- [Exercise description]:
Please reproduce the text of the items below word for word, leaving out the pictures.
Segment Open
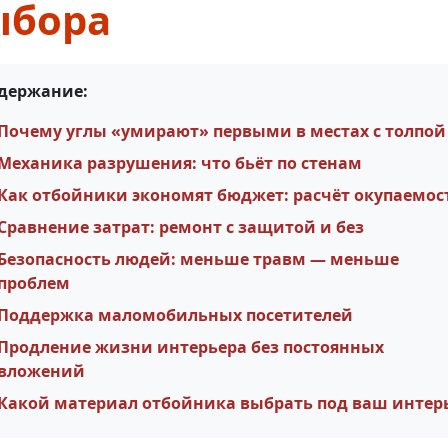
ыбора
держание:
Почему углы «умирают» первыми в местах с толпой
Механика разрушения: что бьёт по стенам
Как отбойники экономят бюджет: расчёт окупаемос
Сравнение затрат: ремонт с защитой и без
Безопасность людей: меньше травм — меньше
проблем
Поддержка маломобильных посетителей
Продление жизни интерьера без постоянных
вложений
Какой материал отбойника выбрать под ваш интер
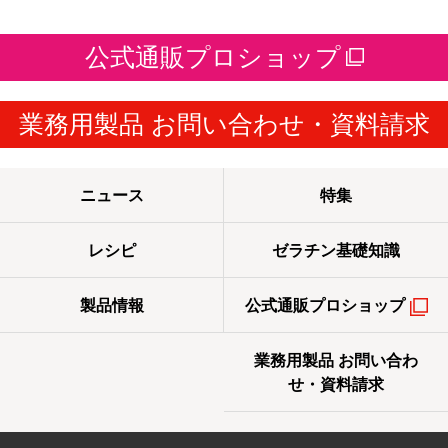
公式通販プロショップ
業務用製品 お問い合わせ・資料請求
ニュース
特集
レシピ
ゼラチン基礎知識
製品情報
公式通販プロショップ
業務用製品 お問い合わ
せ・資料請求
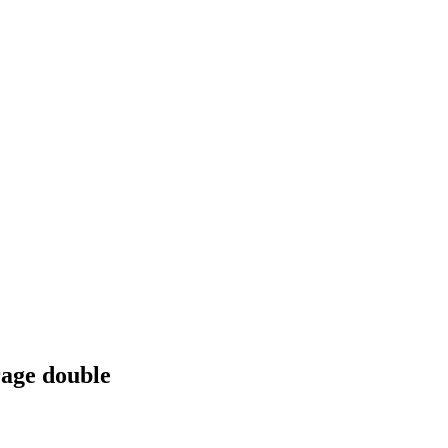
rage double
Segment Closed
- [Written answer]:
ыбора
держание:
Почему углы «умирают» первыми в местах с толпой
Механика разрушения: что бьёт по стенам
Как отбойники экономят бюджет: расчёт окупаемос
Сравнение затрат: ремонт с защитой и без
Безопасность людей: меньше травм — меньше
проблем
Поддержка маломобильных посетителей
Продление жизни интерьера без постоянных
вложений
Какой материал отбойника выбрать под ваш интер
公式通販プロショップ
業務用製品 お問い合わせ・資料請求
ニュース
特集
レシピ
ゼラチン基礎知識
製品情報
公式通販プロショップ
業務用製品 お問い合わ
せ・資料請求
rage double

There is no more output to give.